There’s a moral problem with all the pro-Georgia cheerleading, which has gotten lost in the op-ed blasts against Putin’s neo-imperialism. A recurring phenomenon of the early Cold War was that America encouraged oppressed peoples to rise up and fight for freedom — and then, when things got rough, abandoned them to their fate. The CIA did that egregiously in the early 1950s, broadcasting to the Soviet republics and the nations of Eastern Europe that America would back their liberation from Soviet tyranny. After the brutal suppression of the Hungarian revolution in 1956, responsible U.S. leaders learned to be more cautious, and more honest about the limits of American power.

Now, after the Georgia war, McCain should learn that lesson: American leaders shouldn’t make threats the country can’t deliver or promises it isn’t prepared to keep. The rhetoric of confrontation may make us feel good, but other people end up getting killed.

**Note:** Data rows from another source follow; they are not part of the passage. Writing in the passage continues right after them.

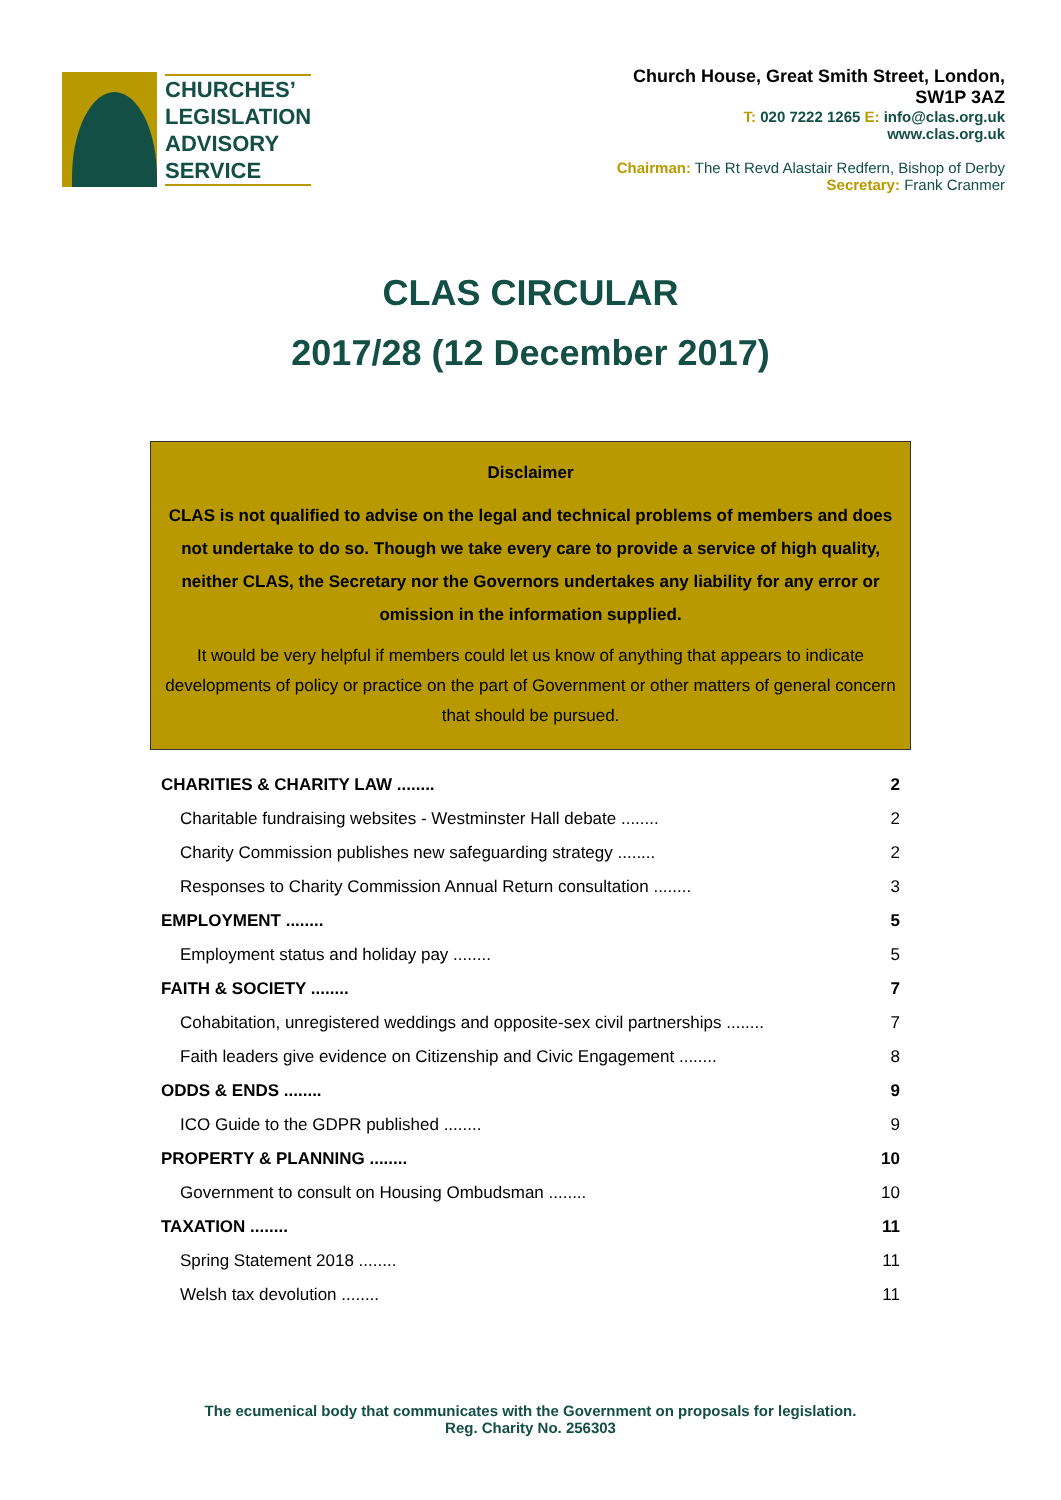CHURCHES’
LEGISLATION
ADVISORY
SERVICE
Church House, Great Smith Street, London,
SW1P 3AZ
T: 020 7222 1265 E: info@clas.org.uk
www.clas.org.uk
Chairman: The Rt Revd Alastair Redfern, Bishop of Derby
Secretary: Frank Cranmer
CLAS CIRCULAR
2017/28 (12 December 2017)
Disclaimer
CLAS is not qualified to advise on the legal and technical problems of members and does not undertake to do so. Though we take every care to provide a service of high quality, neither CLAS, the Secretary nor the Governors undertakes any liability for any error or omission in the information supplied.
It would be very helpful if members could let us know of anything that appears to indicate developments of policy or practice on the part of Government or other matters of general concern that should be pursued.
CHARITIES & CHARITY LAW ........ 2
Charitable fundraising websites - Westminster Hall debate ........ 2
Charity Commission publishes new safeguarding strategy ........ 2
Responses to Charity Commission Annual Return consultation ........ 3
EMPLOYMENT ........ 5
Employment status and holiday pay ........ 5
FAITH & SOCIETY ........ 7
Cohabitation, unregistered weddings and opposite-sex civil partnerships ........ 7
Faith leaders give evidence on Citizenship and Civic Engagement ........ 8
ODDS & ENDS ........ 9
ICO Guide to the GDPR published ........ 9
PROPERTY & PLANNING ........ 10
Government to consult on Housing Ombudsman ........ 10
TAXATION ........ 11
Spring Statement 2018 ........ 11
Welsh tax devolution ........ 11
The ecumenical body that communicates with the Government on proposals for legislation.
Reg. Charity No. 256303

– David Ignatius, The Risk of the Zinger

h/t Clive Crook

Related: Ivan Krastev on the ‘great power trap’:

The politics of mixed – and confused – signals emanating from Washington continued throughout the five days of the Russia-Georgia conflict. The outcome is doubly revealing: of the fact that the US does not have leverage over Moscow, and that Bush’s rhetorical commitment to guarantee the territorial integrity of Georgia is indeed just rhetoric. In short, the Bush administration’s crisis-management was the worst of both worlds: it had no sense of direction, and it lost credibility.

Moscow too made a grave strategic miscalculation. The decision to follow the crushing of the Georgian assault on Tskhinvali by invasion of Georgia proper – though with no political plan, no local political allies to help remove Saakashvili, and no principle on which to build a Caucasus settlement after the war – meant that Russia’s actions were guaranteed to invite stinging international criticism. Russia has not offered anything, articulated any larger and inclusive project to make sense of its military campaign or enable it to reach out to neighbouring states and international partners. Russia has, in narrow terms, won; but it could yet turn out to be the biggest loser of the Georgian war.